Quant a Notre poesie, dont celle de Chretien de Troyes, elle se plait a des jeux de mots entre le verbe aimer (amer) et ses homophones «amer» («amertume») et «la mer», car le sentiment amoureux est ambivalent, dangereux tel une mer immense et inconnue…

Notre Moyen Age elabore dans le meme temps libre tout un cors de doctrines precisant les qualites que doit developper celui qui adore.

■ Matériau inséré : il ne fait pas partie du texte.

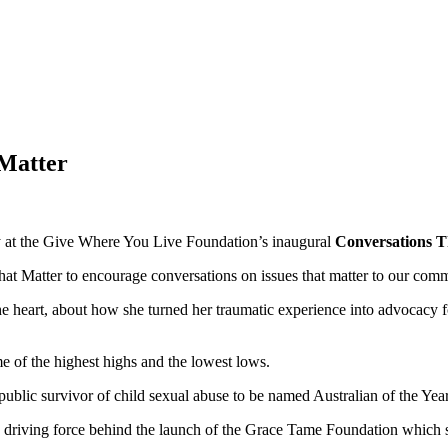
 Matter
ory at the Give Where You Live Foundation’s inaugural
Conversations T
 Matter to encourage conversations on issues that matter to our comm
heart, about how she turned her traumatic experience into advocacy for
 of the highest highs and the lowest lows.
 public survivor of child sexual abuse to be named Australian of the Year
e driving force behind the launch of the Grace Tame Foundation which s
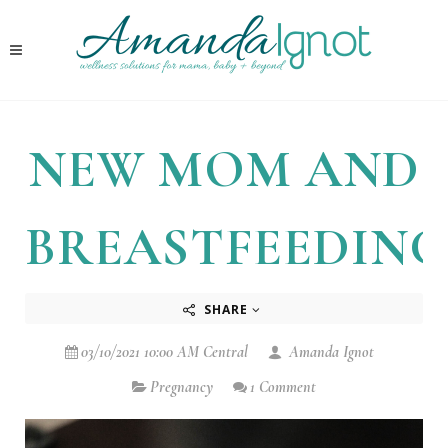
NEW MOM AND
BREASTFEEDING
SHARE
03/10/2021 10:00 AM Central
Amanda Ignot
Pregnancy
1 Comment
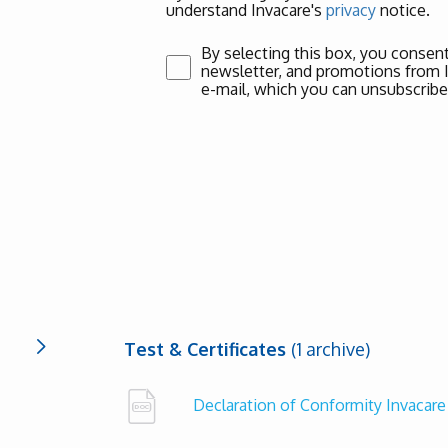
understand Invacare's
privacy
notice.
By selecting this box, you consent
newsletter, and promotions from Inv
e-mail, which you can unsubscribe
Test & Certificates
(1 archive)
Declaration of Conformity Invacare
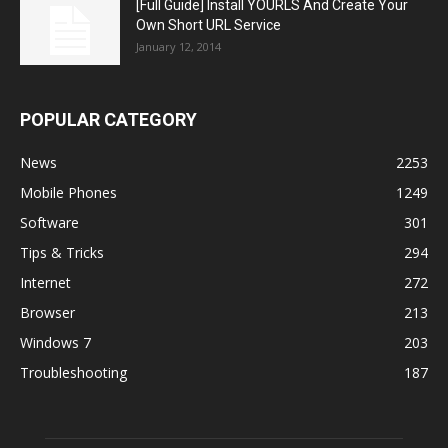
[Full Guide] Install YOURLS And Create Your
Own Short URL Service
January 12, 2014
POPULAR CATEGORY
News
2253
Mobile Phones
1249
Software
301
Tips & Tricks
294
Internet
272
Browser
213
Windows 7
203
Troubleshooting
187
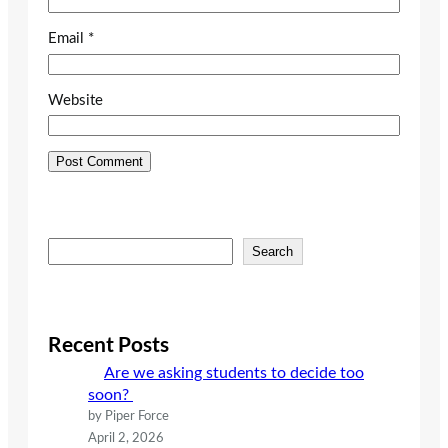
Email
*
Website
S
Search
e
a
r
c
Recent Posts
h
Are we asking students to decide too
soon?
by Piper Force
April 2, 2026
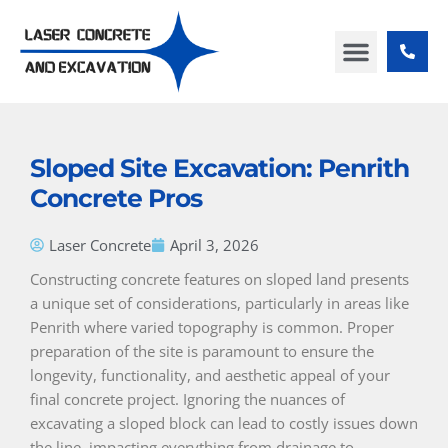
Skip
to
content
ABOUT US
CONTACT US
Sloped Site Excavation: Penrith
Concrete Pros
Laser Concrete
April 3, 2026
Constructing concrete features on sloped land presents
a unique set of considerations, particularly in areas like
Penrith where varied topography is common. Proper
preparation of the site is paramount to ensure the
longevity, functionality, and aesthetic appeal of your
final concrete project. Ignoring the nuances of
excavating a sloped block can lead to costly issues down
the line, impacting everything from drainage to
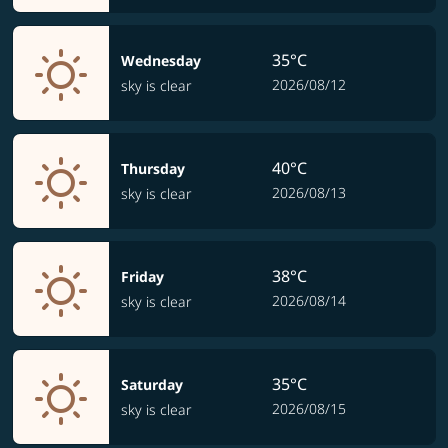
35°C
Wednesday
2026/08/12
sky is clear
40°C
Thursday
2026/08/13
sky is clear
38°C
Friday
2026/08/14
sky is clear
35°C
Saturday
2026/08/15
sky is clear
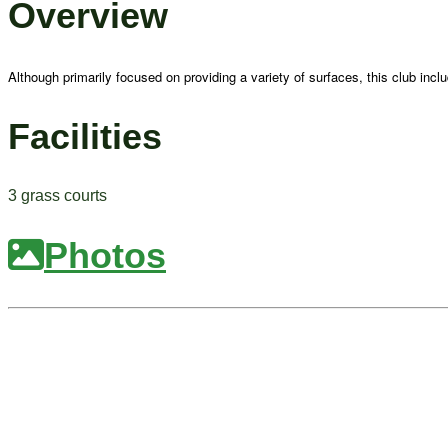
Overview
Although primarily focused on providing a variety of surfaces, this club inc
Facilities
3 grass courts
Photos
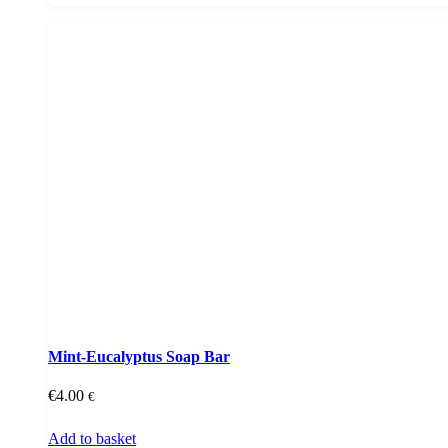
Mint-Eucalyptus Soap Bar
€
4.00
€
Add to basket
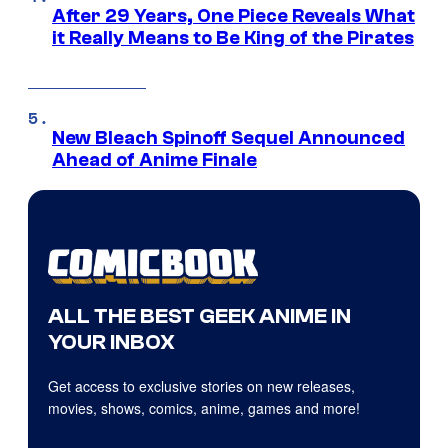
After 29 Years, One Piece Reveals What
it Really Means to Be King of the Pirates
New Bleach Spinoff Sequel Announced
Ahead of Anime Finale
ALL THE BEST GEEK ANIME IN
YOUR INBOX
Get access to exclusive stories on new releases,
movies, shows, comics, anime, games and more!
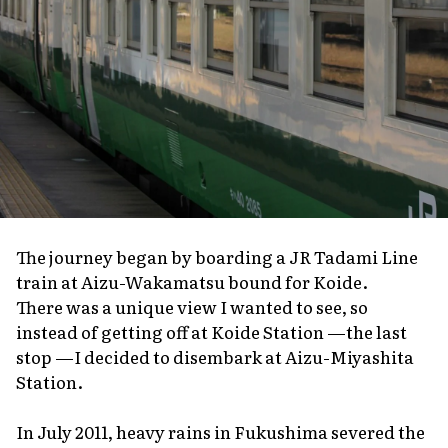
The journey began by boarding a JR Tadami Line
train at Aizu-Wakamatsu bound for Koide.
There was a unique view I wanted to see, so
instead of getting off at Koide Station —the last
stop —I decided to disembark at Aizu-Miyashita
Station.
In July 2011, heavy rains in Fukushima severed the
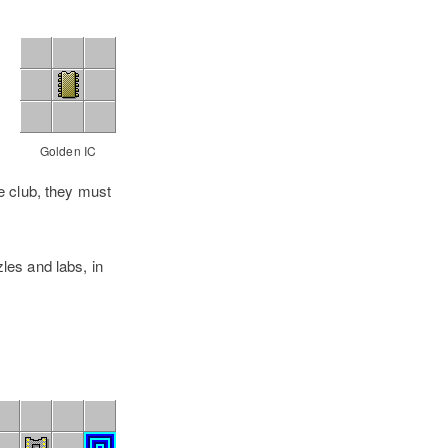
Golden IC
e club, they must
les and labs, in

Il vante la «mesure», la maitrise de soi, ainsi, «le prix» ou le merite. «Il faudrait aimer de facon a ce que cela augmente ce merite, aimer une dame qui a du prix, aimer Afin de avoir soi-meme du prix», explique Michel Zink.

Il valorise «joi» (nom masculin), le bonheur, et « joven », la jeunesse. «Joi, c’est a la fois la joie et l’inquietude de l’amour, precise Michel Zink. Et joven, c’est une manii?re d’energie, c’est l’elan vital d’la jeunesse. Ce n’est gui?re seulement une question biologique mais une question morale. C’est, pourrait-on penser, la facon de vivre une jeunesse.»